Papers left behind by fleeing fighters in Syria lead to Russian jihadi’s hometown

LONDON – In a Syrian town liberated by Kurds, journalists found important papers in the personal effects of a Russian jihadi, opening a window onto the secretive world of how fighters are recruited and why they go.
After the town of Shaddadi in Syria’s Hasakah province was freed of Islamic State (ISIS) by the Kurdish People's Protection Units (YPG), Russian journalists found papers that allowed them to trace the origins of one jihadi to his home in the city of Volgograd in central Russia.
The state-run Russia Today website that reported the story, identified the fighter as Alex -- not his real name. His origins were traced to his place of birth after the Russian journalists shared the passport and information they had found with a fellow journalist in Volgograd.
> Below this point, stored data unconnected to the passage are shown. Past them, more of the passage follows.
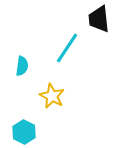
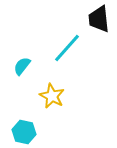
cyan line: rotated 8 degrees clockwise
cyan semicircle: rotated 150 degrees counterclockwise
cyan hexagon: rotated 15 degrees counterclockwise
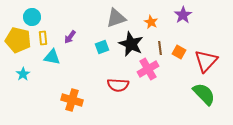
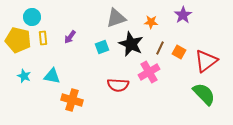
orange star: rotated 24 degrees counterclockwise
brown line: rotated 32 degrees clockwise
cyan triangle: moved 19 px down
red triangle: rotated 10 degrees clockwise
pink cross: moved 1 px right, 3 px down
cyan star: moved 1 px right, 2 px down; rotated 16 degrees counterclockwise
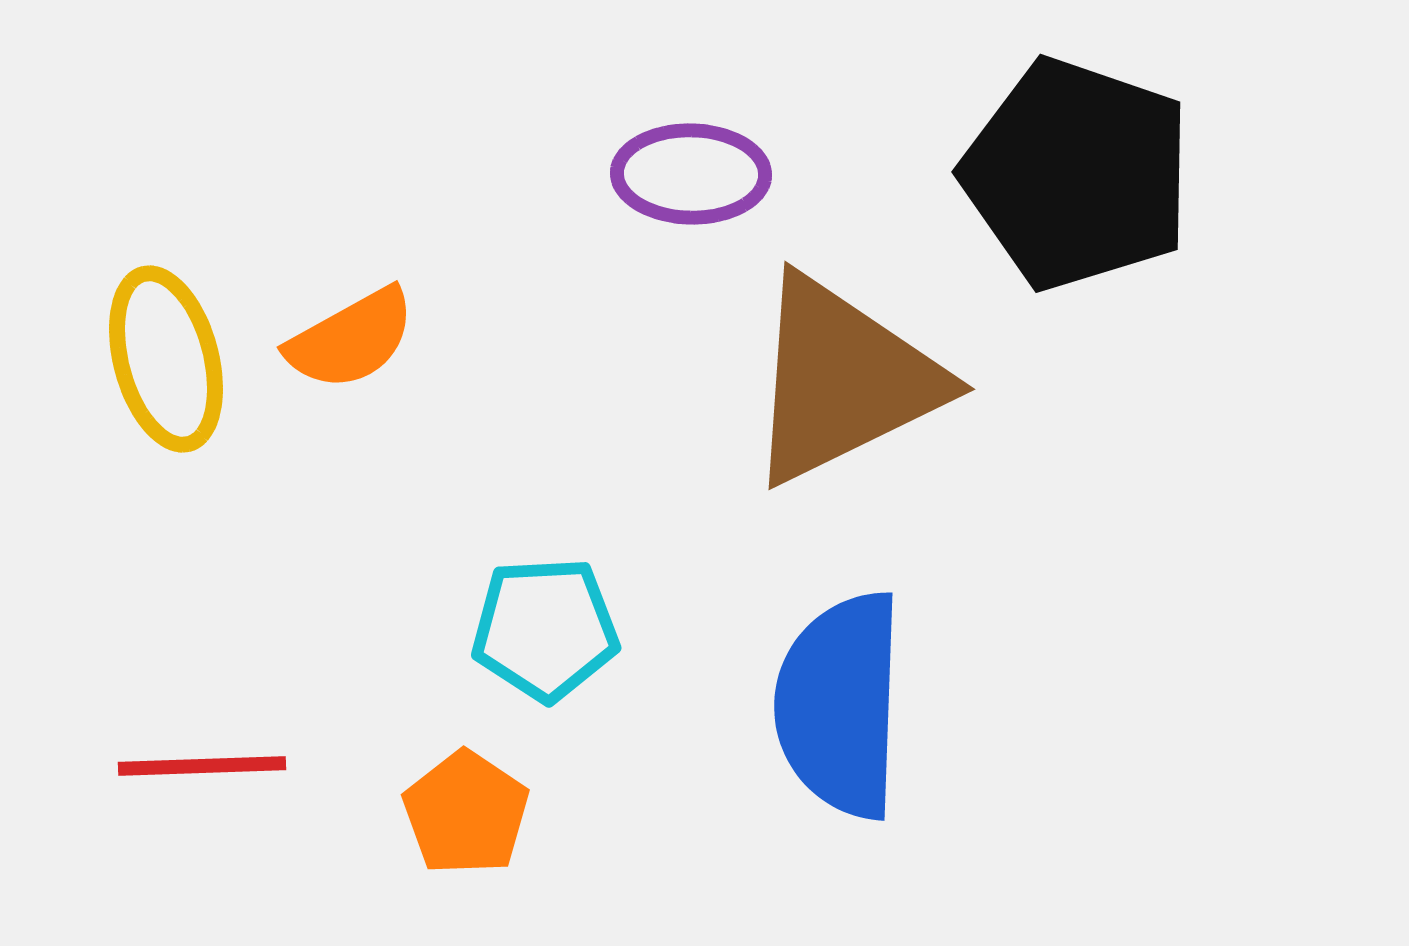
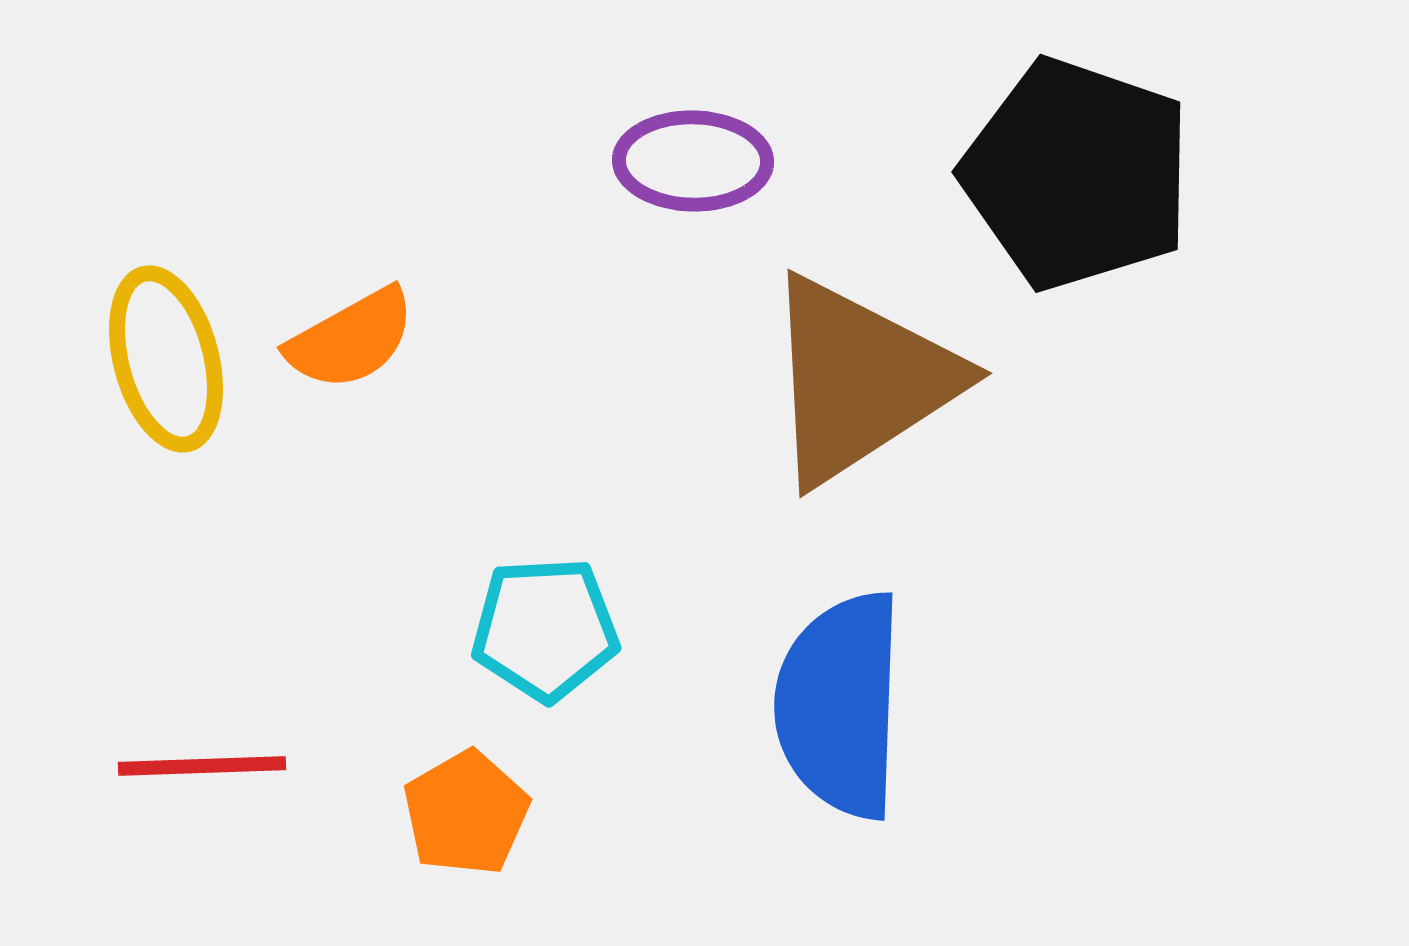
purple ellipse: moved 2 px right, 13 px up
brown triangle: moved 17 px right; rotated 7 degrees counterclockwise
orange pentagon: rotated 8 degrees clockwise
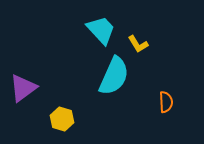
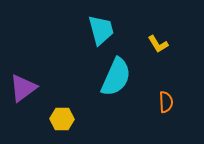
cyan trapezoid: rotated 28 degrees clockwise
yellow L-shape: moved 20 px right
cyan semicircle: moved 2 px right, 1 px down
yellow hexagon: rotated 15 degrees counterclockwise
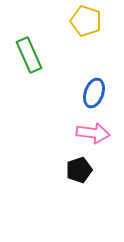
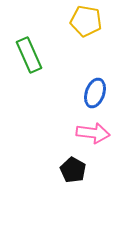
yellow pentagon: rotated 8 degrees counterclockwise
blue ellipse: moved 1 px right
black pentagon: moved 6 px left; rotated 25 degrees counterclockwise
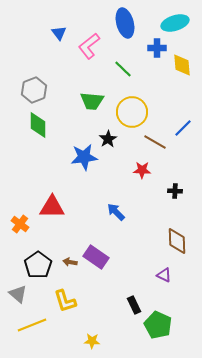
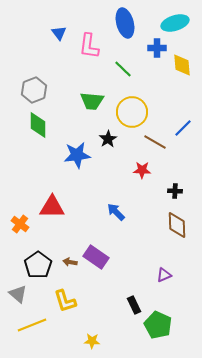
pink L-shape: rotated 44 degrees counterclockwise
blue star: moved 7 px left, 2 px up
brown diamond: moved 16 px up
purple triangle: rotated 49 degrees counterclockwise
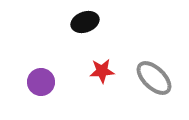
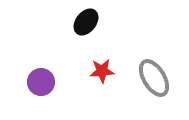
black ellipse: moved 1 px right; rotated 32 degrees counterclockwise
gray ellipse: rotated 15 degrees clockwise
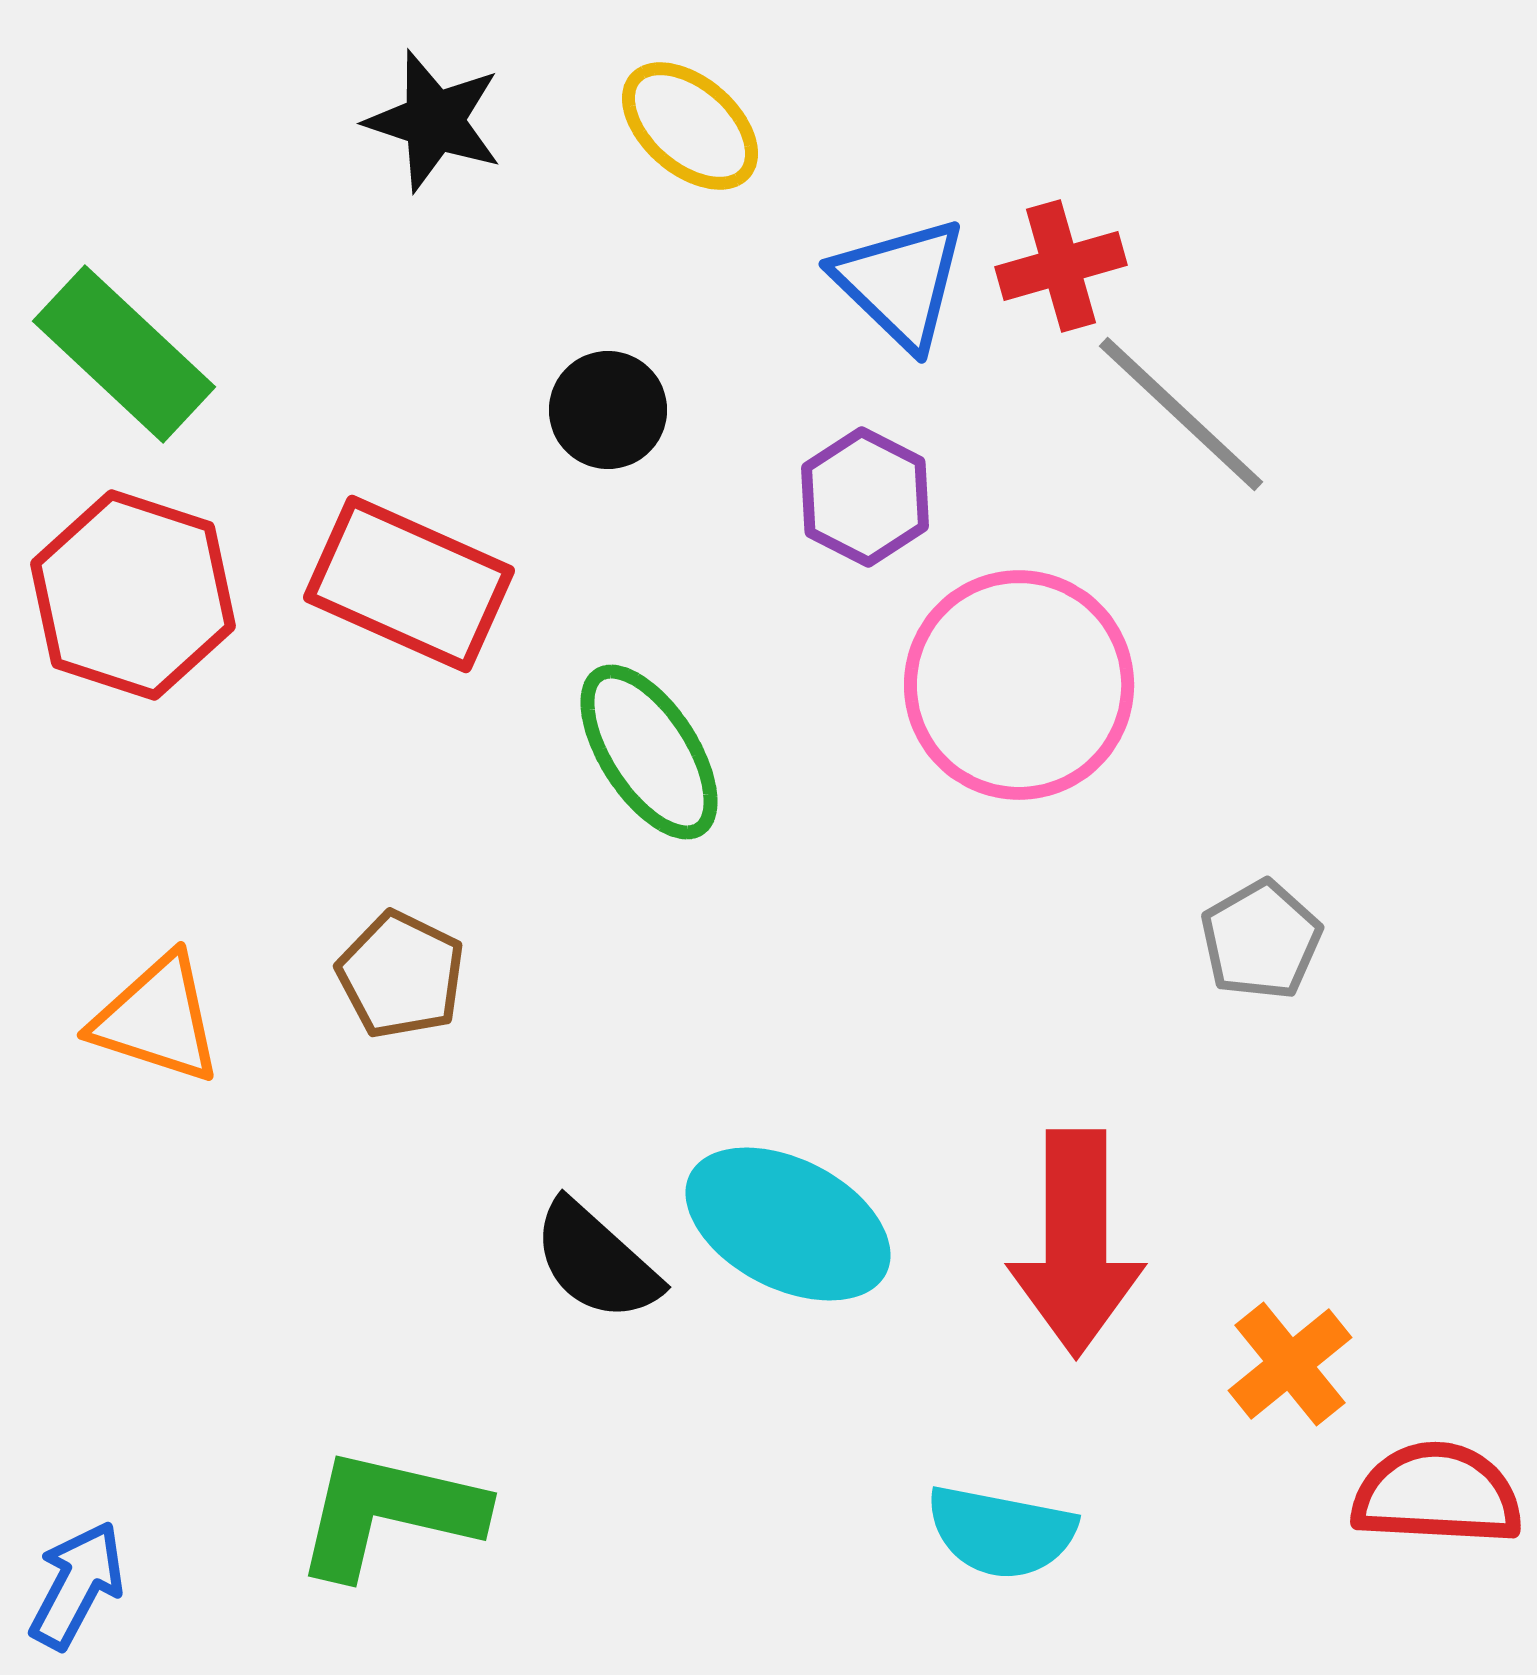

What emerged is that Alex had brought his wife Tamara and their three children with him. RT said it believed they were dead, perhaps in Russian airstrikes, which have been ongoing since September, though Moscow announced a partial pull-out last month.
Alex was the son of a respected professor, with a science degree and good job.
“He ended up there along with his wife, his young children, and what happened to them I don't know,” RT quoted the jihadi’s father as saying.
“I tried to make him understand, I said: ‘Aren't you scared that your children, my grandchildren, will be killed for their organs?”
According to his father, Alex converted to Islam, and his wife followed.
“He converted to Islam a decade ago. One Egyptian, who was studying at the medical faculty and went to the gym with him, got him hooked,” his father said.  Tamara “wasn't really into all that (Islam), she did it all for him,” according to a friend.
Alex attended the Kirovsky district mosque in Volgograd, which has seen several police raids and has been consistently watched by security forces.
“There is this one mosque in Volgograd – its imam and his friends have been doing certain kinds of work. Their aim is to recruit young people to ISIS,” Sultan Khadji Abibakrov, the head of Volgograd region’s Muslim Union, told RT.
“They take quotes from the Koran and take them out of context – and in the end we get ‘let’s fight against infidels.’ Unknowing people hear it and think this is from the Koran – and so they believe they have to kill,” he explained.
“It’s not about Islam, it's a disease,” Alex’s father said.
Western intelligence services says that ISIS has invested millions of dollars for a campaign to recruit fighters online, using social media and chat services to hook disgruntled young men or women who are fed up with their lives and see ISIS as an escape from their problems.
According to the International Centre for Counter-Terrorism (ICCT) in the Netherlands, the majority of foreign recruits fighting for ISIS in Syria and Iraq come from just four European countries: Belgium, France, Germany, and the United Kingdom,
Foreign fighters number between 3,922 - 4,294, out of which 30 percent have returned to their home countries and 14 percent are confirmed dead, the and ICCT study claimed.
The New York-based Soufan Group said in a report that jihadis from the former Russian republics, united in their ability to speak the same language, are the second-largest group of foreigners fighting ISIS.
It said they are the most disciplined of the foreign fighters and many who arrived with families are raising a second-generation of fighters for ISIS.
Moscow said last month that more than 2,000 Russian ISIS recruits had been killed in Russia’s air campaign in Syria.